Наша борьба (Анпилов) - страница 116

“Мрачный, холодный, туманный осенний день, знатный для охоты. Мальчика генерал велит раздеть, ребеночка раздевают всего донага, он дрожит, обезумел от страха, не смеет пикнуть... “Гони его!” - командует генерал, “беги! беги!” - кричат ему псари, мальчик бежит... “Ату его!” - вопит генерал и бросает на него всю стаю борзых собак. Затравил в глазах матери, и псы растерзали ребенка в клочки!.. Генерала, кажется, в опеку взяли. Ну... что же его? Расстрелять? Для удовлетворения нравственного чувства расстрелять? Говори, Алешка!

-Расстрелять! – тихо проговорил Алеша, с бледною, перекосившейся какою-то улыбкой подняв взор на брата”.

Не без внутреннего мучения смиренный Алеша Карамазов признает: есть зло, на которое надо отвечать насилием, вплоть до расстрела. А Геннадий Зюганов даже после убийства сотен невинных людей на глазах всего мира (напомню, американская телекомпания вела прямой репортаж о расстреле парламента России и безоружных защитников Верховного Совета на весь мир) призывает “отказаться от насилия”, “не допускать политического экстремизма в рядах коммунистов”, заявляет, что “ КПРФ не партия мщения”.
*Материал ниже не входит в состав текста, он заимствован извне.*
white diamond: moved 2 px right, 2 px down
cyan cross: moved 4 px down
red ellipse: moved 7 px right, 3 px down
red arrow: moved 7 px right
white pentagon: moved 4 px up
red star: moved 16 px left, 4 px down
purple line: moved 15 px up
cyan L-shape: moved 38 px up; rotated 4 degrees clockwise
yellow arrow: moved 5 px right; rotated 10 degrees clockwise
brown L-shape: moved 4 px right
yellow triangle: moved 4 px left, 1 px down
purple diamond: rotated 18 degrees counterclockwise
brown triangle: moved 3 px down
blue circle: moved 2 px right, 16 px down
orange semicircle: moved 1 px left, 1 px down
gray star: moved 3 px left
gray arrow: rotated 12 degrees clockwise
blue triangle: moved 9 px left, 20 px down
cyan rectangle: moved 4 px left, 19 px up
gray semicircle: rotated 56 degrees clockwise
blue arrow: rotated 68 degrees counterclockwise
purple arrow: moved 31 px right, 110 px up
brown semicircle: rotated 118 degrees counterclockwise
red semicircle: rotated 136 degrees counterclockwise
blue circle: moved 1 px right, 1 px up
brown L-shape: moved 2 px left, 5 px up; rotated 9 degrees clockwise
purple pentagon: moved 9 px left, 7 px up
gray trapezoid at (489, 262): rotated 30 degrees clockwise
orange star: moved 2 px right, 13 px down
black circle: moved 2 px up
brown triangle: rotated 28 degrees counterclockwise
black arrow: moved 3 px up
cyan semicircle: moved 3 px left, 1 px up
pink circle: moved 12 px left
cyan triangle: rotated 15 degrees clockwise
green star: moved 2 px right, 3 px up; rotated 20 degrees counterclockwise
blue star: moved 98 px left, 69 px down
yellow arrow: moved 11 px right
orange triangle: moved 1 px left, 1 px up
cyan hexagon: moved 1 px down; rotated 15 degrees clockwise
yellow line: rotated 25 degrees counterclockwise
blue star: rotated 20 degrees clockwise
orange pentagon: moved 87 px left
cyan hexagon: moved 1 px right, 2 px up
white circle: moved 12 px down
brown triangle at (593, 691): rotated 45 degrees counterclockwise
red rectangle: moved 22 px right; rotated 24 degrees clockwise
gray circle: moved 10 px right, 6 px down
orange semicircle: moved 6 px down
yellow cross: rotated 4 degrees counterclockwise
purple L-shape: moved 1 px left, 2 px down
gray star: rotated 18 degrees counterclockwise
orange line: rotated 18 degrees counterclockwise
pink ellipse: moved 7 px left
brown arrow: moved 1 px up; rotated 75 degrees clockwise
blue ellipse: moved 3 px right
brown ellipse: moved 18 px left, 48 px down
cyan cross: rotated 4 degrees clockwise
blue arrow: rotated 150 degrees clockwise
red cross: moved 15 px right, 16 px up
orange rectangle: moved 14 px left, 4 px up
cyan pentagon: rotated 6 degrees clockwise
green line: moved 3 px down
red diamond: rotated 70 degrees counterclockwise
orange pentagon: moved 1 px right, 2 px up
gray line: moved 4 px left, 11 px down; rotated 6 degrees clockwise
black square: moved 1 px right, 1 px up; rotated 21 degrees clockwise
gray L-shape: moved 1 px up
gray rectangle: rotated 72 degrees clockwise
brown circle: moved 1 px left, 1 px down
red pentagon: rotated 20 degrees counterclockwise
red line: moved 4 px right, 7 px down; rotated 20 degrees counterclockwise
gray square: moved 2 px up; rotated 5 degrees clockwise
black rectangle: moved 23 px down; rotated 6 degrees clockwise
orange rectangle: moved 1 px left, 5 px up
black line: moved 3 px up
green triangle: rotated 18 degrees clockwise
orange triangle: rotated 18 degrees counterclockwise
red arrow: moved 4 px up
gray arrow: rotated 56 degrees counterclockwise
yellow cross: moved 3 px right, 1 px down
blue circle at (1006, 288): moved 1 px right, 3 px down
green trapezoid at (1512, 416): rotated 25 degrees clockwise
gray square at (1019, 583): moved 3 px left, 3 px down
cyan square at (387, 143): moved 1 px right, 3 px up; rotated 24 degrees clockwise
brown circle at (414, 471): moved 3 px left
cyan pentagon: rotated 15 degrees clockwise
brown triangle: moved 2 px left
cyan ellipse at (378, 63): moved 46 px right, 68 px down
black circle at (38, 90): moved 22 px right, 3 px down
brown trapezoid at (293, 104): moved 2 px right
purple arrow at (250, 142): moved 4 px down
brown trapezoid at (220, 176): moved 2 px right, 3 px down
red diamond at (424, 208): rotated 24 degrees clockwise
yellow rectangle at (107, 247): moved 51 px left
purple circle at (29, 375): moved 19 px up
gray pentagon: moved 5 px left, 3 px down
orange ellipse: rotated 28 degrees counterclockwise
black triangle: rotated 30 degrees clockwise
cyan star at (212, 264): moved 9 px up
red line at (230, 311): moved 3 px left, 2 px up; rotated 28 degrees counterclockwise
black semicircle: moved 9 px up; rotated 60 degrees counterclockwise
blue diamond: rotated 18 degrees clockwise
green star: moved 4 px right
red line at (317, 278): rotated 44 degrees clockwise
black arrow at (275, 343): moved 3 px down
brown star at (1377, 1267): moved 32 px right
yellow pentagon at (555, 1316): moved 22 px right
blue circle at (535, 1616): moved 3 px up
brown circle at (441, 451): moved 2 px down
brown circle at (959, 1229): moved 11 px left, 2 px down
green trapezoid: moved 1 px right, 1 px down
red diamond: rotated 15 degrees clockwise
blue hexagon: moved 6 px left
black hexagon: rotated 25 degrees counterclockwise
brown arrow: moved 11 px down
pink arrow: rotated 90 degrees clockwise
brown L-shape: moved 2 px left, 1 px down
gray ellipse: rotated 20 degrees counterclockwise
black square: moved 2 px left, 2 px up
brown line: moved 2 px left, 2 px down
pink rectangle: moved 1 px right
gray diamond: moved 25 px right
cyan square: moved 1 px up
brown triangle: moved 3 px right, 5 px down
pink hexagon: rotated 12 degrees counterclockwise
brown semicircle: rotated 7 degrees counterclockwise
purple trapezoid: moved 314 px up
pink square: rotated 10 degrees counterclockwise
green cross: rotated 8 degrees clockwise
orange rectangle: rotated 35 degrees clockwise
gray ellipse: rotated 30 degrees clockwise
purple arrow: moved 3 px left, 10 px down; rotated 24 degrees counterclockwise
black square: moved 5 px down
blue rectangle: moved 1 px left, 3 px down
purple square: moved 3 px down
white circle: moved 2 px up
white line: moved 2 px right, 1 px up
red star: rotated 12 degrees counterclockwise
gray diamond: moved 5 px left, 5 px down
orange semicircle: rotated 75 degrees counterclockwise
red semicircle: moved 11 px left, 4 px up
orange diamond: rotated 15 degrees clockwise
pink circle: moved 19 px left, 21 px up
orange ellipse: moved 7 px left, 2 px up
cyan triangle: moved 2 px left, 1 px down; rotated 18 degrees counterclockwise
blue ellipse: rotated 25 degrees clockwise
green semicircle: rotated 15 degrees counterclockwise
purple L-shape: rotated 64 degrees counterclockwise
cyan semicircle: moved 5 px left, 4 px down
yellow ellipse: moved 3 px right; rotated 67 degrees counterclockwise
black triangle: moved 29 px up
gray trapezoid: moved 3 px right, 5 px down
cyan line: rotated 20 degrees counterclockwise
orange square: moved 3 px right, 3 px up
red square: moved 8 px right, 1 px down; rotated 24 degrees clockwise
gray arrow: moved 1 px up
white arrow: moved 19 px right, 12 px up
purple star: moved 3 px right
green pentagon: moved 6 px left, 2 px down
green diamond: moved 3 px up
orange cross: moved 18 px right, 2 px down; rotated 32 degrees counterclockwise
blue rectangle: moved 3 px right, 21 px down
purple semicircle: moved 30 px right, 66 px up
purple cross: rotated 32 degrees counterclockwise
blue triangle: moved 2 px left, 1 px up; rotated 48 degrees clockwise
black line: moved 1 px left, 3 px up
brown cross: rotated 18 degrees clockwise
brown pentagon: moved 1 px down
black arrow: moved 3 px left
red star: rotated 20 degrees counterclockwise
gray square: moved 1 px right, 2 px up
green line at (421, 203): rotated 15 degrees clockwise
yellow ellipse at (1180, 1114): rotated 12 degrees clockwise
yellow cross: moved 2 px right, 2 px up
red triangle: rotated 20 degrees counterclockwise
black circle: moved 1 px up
И не стоило Геннадию Андреевичу распахивать душу, когда в нее, как он пишет, “проникали с помощью самой надежной отмычки - всесветно знаменитой цитатой о том, что высшая общественная гармония не стоит слезинки хотя бы одного замученного ради нее ребенка”. Цитата передернута “медвежатниками от демократии”. В подлиннике Достоевского - все гораздо сложнее. Иван Карамазов не желает, отказывается от “высшей гармонии”, при которой “мать обнимется с мучителем, растерзавшим сына ее”. Иван Карамазов рассказал Алеше также историю. в которой образованные, интеллигентные родители-деспоты истязают розгами и побоями свою пятилетнею дочь, да еще на ночь запирают ее в отхожее место, мажут ей лицо калом, мать заставляет девочку есть этот кал, - и все за то, что девочка “не просилась ночью”. История эта дошла до суда и суд присяжных оправдал родителей. Иван подчеркивает: “Я взял одних деток, для того чтобы вышло очевиднее. Об остальных слезах человеческих, которыми пропитана вся земля от коры до центра, - я уж ни слова не говорю, я тему сузил”. Накал мысли в этом месте романа обожжет даже равнодушное каменное сердце. И нет ничего предосудительного в том, если Достоевский мучается вместе со своим героем, если устами Ивана Карамазова говорит сам писатель: “Пока еще время, спешу оградить себя, а потому от высшей гармонии совершенно отказываюсь. Не стоит она слезинки хотя бы одного только того замученного ребенка, который бил себя кулачонком в грудь и молился в зловонной конуре своей неискупленными слезками своими к “боженьке”! Не стоит потому, что слезки его остались неискупленными. Они должны быть искуплены, иначе не может быть и гармонии. Но чем же ты искупишь их? Разве это возможно? Неужто тем, что они будут отомщены? Но зачем мне их отмщение, зачем мне ад для мучителей, что тут ад может поправить, когда те уже замучены? И какая же гармония, если ад: я простить хочу и обнять хочу, я не хочу, чтобы страдали больше. И если страдания детей пошли на пополнение той суммы страданий, которая необходима была для покупки истины, то я утверждаю заранее, что вся истина не стоит такой цены. Не хочу я наконец, чтобы мать обнималась с мучителем растерзавшим ее сына псами! Не смеет она прощать ему! Если хочет, пусть простит за себя, пусть простит мучителю материнское безмерное страдание свое; но страдания своего растерзанного ребенка она не имеет права простить, не смеет простить мучителя, хотя бы сам ребенок простил их ему!”